Not far away, he discovered a young man with shoulders that heaved in sorrow, a heart that beat rabbit-fast, and a soaked mop of strawberry-blond hair so much like that of the boy in the cell that Rumple was immediately assaulted with yet more memories.
Particularly the image of when the boy had leaned his head against Rumple’s inner thigh and looked up at him with such an open expression that had Rumple needed to breathe, he would have struggled.
This young man, who bore his Heart’s resemblance, was sitting in the shallows of an icy plunge pool, cradling a sodden and shivering hound in his arms, as another much older and more rugged man laughed cruelly.
Rumple understood at once what must have transpired, and ordinarily he would move on—he was no one’s saviour—but he was caught in a trance.
His mind was aware that this was not the same boy, not his boy, and yet his phantom heart convinced him that it was.
Rumple didn’t have his Heart.
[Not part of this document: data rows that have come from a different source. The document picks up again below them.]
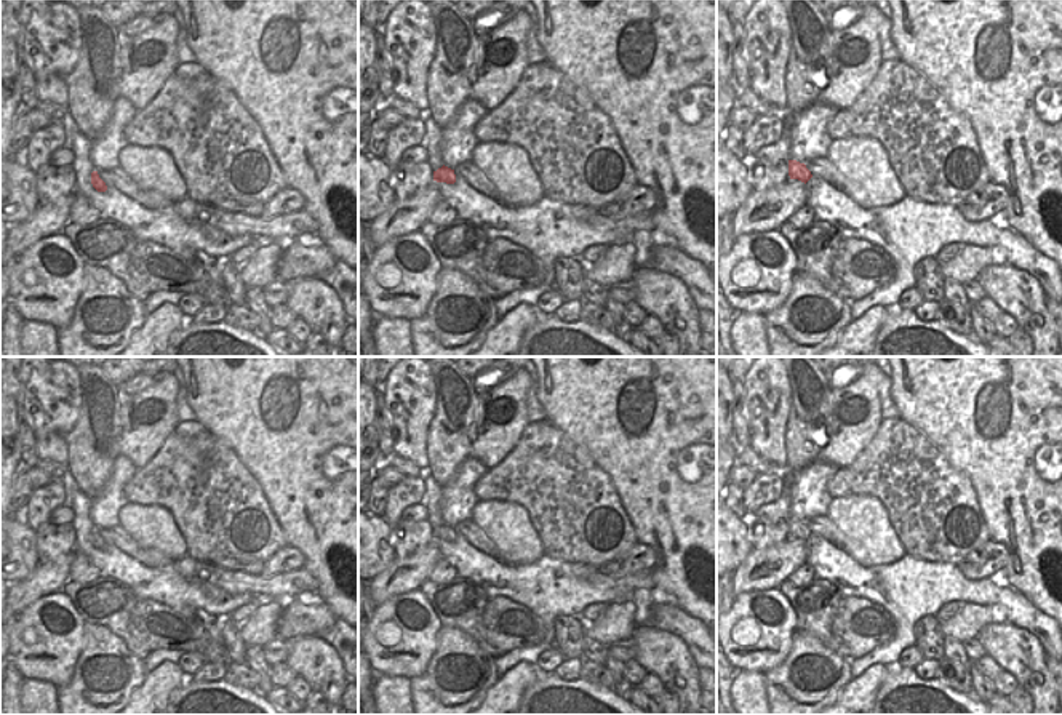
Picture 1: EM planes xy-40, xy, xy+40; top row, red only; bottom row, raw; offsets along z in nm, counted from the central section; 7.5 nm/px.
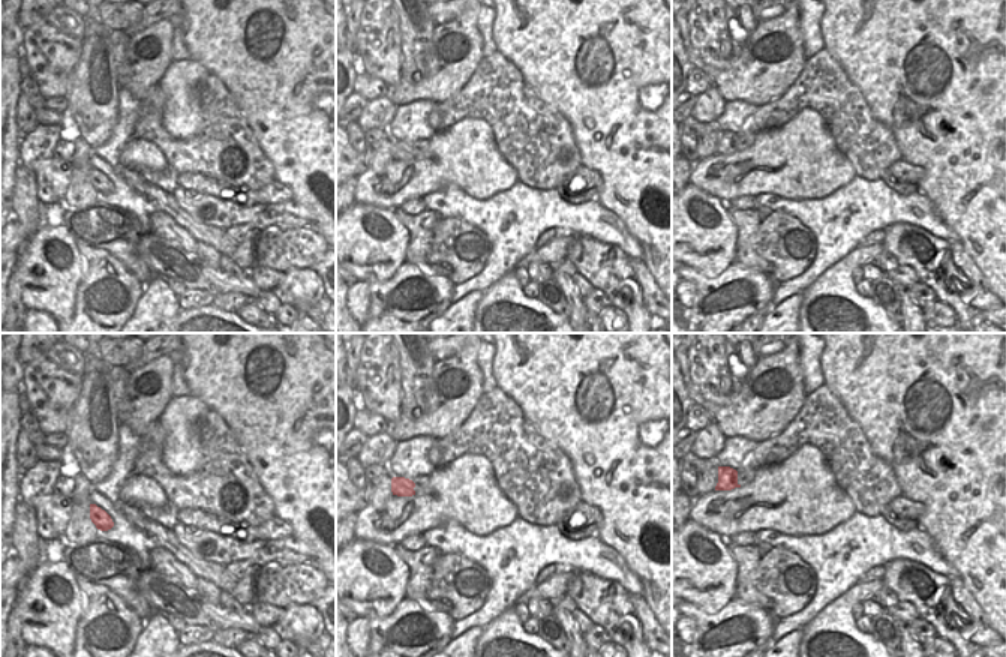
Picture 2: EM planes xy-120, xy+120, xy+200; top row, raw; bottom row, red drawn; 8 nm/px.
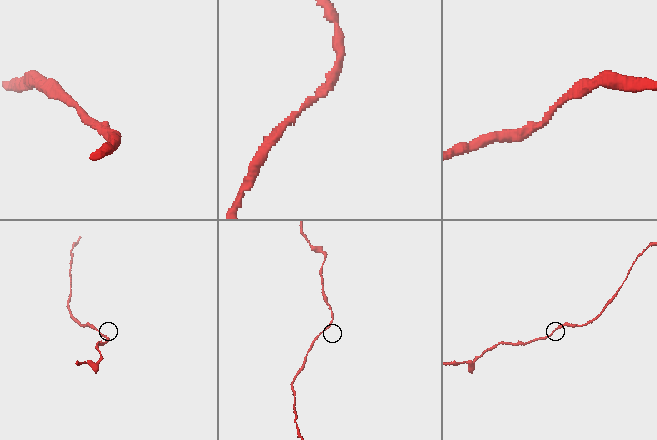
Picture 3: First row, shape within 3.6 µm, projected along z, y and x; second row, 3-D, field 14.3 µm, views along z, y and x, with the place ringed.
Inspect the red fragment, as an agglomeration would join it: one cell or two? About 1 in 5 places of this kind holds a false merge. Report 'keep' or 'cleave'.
keep

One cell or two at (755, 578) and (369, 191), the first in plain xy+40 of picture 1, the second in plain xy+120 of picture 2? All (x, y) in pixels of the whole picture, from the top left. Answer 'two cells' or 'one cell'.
one cell

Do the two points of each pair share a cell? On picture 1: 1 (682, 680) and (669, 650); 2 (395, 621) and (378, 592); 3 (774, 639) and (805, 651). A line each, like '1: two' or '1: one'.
1: one
2: two
3: two

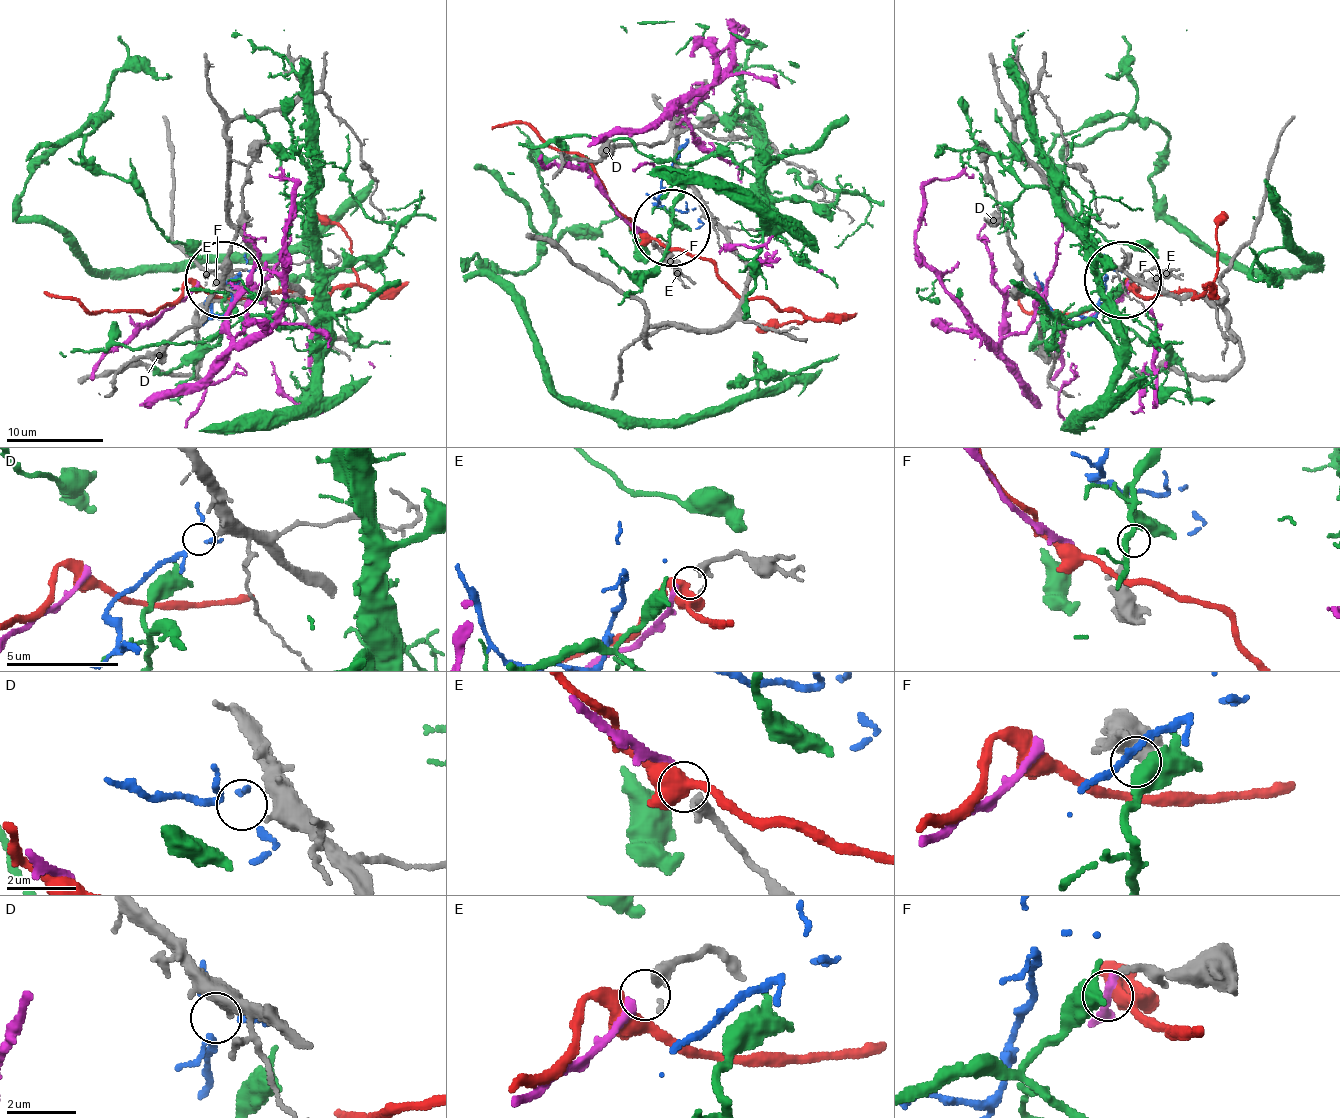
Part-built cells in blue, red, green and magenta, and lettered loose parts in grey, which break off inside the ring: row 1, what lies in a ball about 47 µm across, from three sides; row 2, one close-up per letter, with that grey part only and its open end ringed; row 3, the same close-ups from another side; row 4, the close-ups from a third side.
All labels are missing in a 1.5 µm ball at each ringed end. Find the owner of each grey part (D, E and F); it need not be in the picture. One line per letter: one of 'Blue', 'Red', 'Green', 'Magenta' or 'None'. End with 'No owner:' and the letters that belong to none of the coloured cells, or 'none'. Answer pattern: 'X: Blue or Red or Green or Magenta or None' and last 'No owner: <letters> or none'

Not yet. Neither did he have the capacity to figure out what was happening before he found himself halfway down the embankment in some sort of grotesque and demonic form.
His thick shadows smoked fiercely and lashed out at the man who threatened his boy’s double before he had time to draw his next breath.
Rumple’s shadows coiled tightly around his midsection, and they dragged him slowly toward the same body of water in which he had just tried to drown either the boy or the puppy—or both.
The shadows did this slowly—purposefully—not because the man was too heavy to move any quicker, but so that as they hauled him towards the brackish, icy water, the man had time to realise his fate.
So that he would struggle and weep and beg.
So that his desperate cries would fill the air… and the gaping hole inside Rumple.
A hole he had almost given up on until a boy with impossibly rich brown eyes, who had submitted to him so fully, flayed him wide open and exposed it. And now he would do the same to the man who squirmed against the vice-like grip of his power.
His shadows undulated as they smothered the man in the shallow water. They writhed and heaved as they ate at his flesh and peeled it from his skin. The horrified cries soothed Rumple’s nerves, and frustrated anger morphed into sadistic want.
What was left of the man drew a final, gasping breath, and Rumple’s senses returned.
How many years now had he been enthralled to Queen Schon?
And despite that being against his will, how many uprisings had he quelled for her?
How many people had he killed to help her keep her throne and kingdom?
And in all that time, never once had his portrayed allegiance been anything other than stellar.
His blackened gaze darted to the soaked and retreating form of the boy as he limped up the bank on the other side of the river, the puppy nestled safely in his hold. Rumple watched him leave.
That wasn’t his boy; his boy would never run away from him or his shadows. His boy would kneel, rest his head, accept the food Rumple offered, and lick his fingers clean in gratitude…
Rumple dematerialised back into the shadowed sanctuary of the forest.
He had searched his entire life for his Heart, and now that he had found it—found him—he would find a way to claim him for his own.
Even if he had to continue his deceit toward Queen Schon to do so.